Я смотрю в требовательные глаза матери. Ничего не говорю, только смотрю. Но она поняла, бросилась на колени и тянет мою руку к губам.
4
Еле доплелась к себе в «зашкафник». Села на койку, сбросила туфли, чуть прикорнула у стены и, должно быть, уснула. Нет, не уснула, а просто забылась, потому что в следующее мгновение очень отчетливо услышала разговор. Голос Домки:
- Ну куда ты, девка, прешься. Вера же спит.
- А вовсе и не спит, вон сидит, и глаза открыты. - В щели между шкафами мне виден черный хитрый Сталькин глаз. - И я по делу. Эта тетка шумит, у Василька жар, стонет он.
- Ну и что? Это всегда так. Местная анестезия кончилась, стало больно... Пусть Вера спит, я сам поговорю с теткой. Я ей объясню. Надо же Вере отдохнуть.

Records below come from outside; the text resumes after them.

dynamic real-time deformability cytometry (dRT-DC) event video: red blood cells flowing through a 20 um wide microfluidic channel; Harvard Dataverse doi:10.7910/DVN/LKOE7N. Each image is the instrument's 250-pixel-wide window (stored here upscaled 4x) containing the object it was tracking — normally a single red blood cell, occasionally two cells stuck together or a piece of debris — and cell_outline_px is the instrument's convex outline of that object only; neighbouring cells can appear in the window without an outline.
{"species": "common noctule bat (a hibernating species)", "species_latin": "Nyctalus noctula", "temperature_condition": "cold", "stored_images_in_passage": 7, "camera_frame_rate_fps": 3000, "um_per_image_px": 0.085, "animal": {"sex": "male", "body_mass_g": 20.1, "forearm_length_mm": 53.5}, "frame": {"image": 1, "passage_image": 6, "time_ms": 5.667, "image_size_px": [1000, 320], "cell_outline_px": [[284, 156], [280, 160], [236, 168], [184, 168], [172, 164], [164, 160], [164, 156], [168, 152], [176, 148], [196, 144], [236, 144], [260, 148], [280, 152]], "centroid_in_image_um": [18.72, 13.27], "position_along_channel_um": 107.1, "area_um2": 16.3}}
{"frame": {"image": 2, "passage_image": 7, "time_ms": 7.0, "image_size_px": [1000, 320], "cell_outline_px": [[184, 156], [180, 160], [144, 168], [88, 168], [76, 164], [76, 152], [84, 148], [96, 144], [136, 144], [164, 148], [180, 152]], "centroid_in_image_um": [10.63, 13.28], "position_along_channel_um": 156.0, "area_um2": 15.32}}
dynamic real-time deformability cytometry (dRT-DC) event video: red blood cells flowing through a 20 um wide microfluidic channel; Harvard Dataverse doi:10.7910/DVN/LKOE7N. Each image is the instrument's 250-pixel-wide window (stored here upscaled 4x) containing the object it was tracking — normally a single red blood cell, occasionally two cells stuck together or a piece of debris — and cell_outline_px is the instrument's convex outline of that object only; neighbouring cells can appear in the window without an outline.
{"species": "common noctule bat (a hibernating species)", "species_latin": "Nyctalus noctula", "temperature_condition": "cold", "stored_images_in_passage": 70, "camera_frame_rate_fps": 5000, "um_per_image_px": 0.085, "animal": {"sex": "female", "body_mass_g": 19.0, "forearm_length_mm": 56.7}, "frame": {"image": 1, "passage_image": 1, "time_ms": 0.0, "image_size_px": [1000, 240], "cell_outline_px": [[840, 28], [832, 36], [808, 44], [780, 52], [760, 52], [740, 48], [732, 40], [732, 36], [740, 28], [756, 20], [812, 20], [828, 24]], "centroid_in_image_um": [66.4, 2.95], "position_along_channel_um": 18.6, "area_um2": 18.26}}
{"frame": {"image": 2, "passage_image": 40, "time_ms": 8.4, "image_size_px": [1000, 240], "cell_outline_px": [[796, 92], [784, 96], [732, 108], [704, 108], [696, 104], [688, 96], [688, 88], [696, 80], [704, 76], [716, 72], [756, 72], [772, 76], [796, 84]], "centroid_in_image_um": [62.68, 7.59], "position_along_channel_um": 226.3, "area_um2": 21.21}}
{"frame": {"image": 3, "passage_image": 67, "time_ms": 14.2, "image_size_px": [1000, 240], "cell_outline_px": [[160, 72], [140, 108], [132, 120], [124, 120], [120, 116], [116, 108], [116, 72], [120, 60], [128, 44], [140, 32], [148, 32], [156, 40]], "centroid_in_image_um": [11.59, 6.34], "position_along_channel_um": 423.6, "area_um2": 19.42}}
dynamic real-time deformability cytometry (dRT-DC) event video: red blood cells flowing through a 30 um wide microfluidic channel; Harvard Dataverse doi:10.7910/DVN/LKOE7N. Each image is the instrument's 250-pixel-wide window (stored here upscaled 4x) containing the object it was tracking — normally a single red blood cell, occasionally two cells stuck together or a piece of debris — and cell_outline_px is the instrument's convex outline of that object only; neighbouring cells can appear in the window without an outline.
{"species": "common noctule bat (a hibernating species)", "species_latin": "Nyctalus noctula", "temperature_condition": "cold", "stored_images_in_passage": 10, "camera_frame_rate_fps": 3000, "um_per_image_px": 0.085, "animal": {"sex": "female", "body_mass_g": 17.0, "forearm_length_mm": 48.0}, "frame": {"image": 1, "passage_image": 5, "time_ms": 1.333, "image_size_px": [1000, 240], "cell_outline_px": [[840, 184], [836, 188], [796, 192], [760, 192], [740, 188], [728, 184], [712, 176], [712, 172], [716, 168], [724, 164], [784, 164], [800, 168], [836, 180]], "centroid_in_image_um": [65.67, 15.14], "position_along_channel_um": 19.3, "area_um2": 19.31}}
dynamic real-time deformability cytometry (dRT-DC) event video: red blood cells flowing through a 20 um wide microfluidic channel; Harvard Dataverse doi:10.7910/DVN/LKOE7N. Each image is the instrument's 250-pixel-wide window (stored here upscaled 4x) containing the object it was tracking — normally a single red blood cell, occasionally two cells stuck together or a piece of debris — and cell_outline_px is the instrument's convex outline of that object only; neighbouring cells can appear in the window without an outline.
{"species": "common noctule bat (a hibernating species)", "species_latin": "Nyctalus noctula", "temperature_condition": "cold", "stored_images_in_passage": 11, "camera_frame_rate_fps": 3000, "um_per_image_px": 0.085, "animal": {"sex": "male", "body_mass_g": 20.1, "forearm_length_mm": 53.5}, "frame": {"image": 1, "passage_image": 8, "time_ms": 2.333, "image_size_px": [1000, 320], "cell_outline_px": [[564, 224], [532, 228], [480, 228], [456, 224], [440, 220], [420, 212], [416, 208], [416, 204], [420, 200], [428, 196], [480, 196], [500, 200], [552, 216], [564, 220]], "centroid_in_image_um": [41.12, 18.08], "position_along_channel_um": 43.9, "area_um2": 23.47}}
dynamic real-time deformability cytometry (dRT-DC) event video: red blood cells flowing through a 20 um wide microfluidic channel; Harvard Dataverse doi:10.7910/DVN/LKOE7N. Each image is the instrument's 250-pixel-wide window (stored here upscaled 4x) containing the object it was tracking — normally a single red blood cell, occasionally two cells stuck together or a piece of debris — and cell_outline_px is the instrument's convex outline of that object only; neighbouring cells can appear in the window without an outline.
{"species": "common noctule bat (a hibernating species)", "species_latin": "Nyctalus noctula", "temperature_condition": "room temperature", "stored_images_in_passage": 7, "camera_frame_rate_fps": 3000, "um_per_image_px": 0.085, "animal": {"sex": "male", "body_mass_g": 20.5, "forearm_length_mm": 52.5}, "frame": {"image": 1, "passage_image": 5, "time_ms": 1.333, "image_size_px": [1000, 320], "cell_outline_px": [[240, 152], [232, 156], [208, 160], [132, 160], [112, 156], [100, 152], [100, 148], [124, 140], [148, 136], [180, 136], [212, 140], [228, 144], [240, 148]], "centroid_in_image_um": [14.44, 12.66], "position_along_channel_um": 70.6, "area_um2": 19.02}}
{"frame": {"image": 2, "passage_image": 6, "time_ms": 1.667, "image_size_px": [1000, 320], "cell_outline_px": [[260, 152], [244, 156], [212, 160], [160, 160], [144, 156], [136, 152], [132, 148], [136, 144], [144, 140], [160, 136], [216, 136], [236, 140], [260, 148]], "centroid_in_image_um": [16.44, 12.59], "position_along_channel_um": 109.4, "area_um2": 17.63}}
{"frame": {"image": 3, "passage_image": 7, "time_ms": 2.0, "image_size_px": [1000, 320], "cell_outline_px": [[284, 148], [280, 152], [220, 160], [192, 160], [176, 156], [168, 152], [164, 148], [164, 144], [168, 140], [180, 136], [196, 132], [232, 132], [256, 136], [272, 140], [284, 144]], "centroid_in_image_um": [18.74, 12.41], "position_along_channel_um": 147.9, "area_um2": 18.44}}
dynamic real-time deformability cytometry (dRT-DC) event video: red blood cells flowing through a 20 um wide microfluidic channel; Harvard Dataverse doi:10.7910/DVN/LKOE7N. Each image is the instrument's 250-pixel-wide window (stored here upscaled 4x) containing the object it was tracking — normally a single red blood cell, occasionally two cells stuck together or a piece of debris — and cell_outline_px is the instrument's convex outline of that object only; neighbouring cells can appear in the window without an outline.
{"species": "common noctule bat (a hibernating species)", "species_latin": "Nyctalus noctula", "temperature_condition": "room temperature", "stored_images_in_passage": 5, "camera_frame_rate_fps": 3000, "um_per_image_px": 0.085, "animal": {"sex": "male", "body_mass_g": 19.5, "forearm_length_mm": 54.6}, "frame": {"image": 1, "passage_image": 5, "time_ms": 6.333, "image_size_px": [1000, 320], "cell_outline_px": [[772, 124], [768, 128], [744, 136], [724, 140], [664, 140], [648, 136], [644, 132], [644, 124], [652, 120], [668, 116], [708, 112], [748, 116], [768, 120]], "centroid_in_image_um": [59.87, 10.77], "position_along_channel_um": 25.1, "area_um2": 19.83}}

Глаз между шкафов скрылся, и я вижу, как мимо щели мелькают два белых халата. Эх, Семен, Семен, видел бы ты, как выросли наши ребята, какие они стали заботливые и как они мне тут помогают! Нет, я не преувеличиваю. Помогают. С месяц назад, когда начались бомбежки и раненых можно было ждать в любой час, а врачей стало не хватать, мне пришлось перейти на казарменное положение. Но ты же представляешь, как далеко от нашей квартиры до Больничного городка. Могла ли я часто вырываться к детям? Я заперла нашу комнату и перетащила детей в госпиталь. Тут для нас отгородили угол: койка, тумбочка, шкаф, столик. Дежурства мои стали круглосуточными. Ребятам, конечно, было скучно. Стали понемножку нам помогать. Из Домки - а он у нас теперь уже мужичок - получился, честное слово, неплохой санитар. А Сталька, разве ж она, при ее непоседливости, могла отстать от брата? Нашла себе дело: разносит градусники, записывает температуру, оправляет тяжелым постели. Видел бы ты, с каким важным и озабоченным видом она выносит «утку» или судно! Вообще она у нас брезгуша, но тут откуда что берется... Мария Григорьевна сшила Стальке из какой-то ветоши белый халатик, больные и раненые именуют ее «сестричка», и она этим бесконечно горда.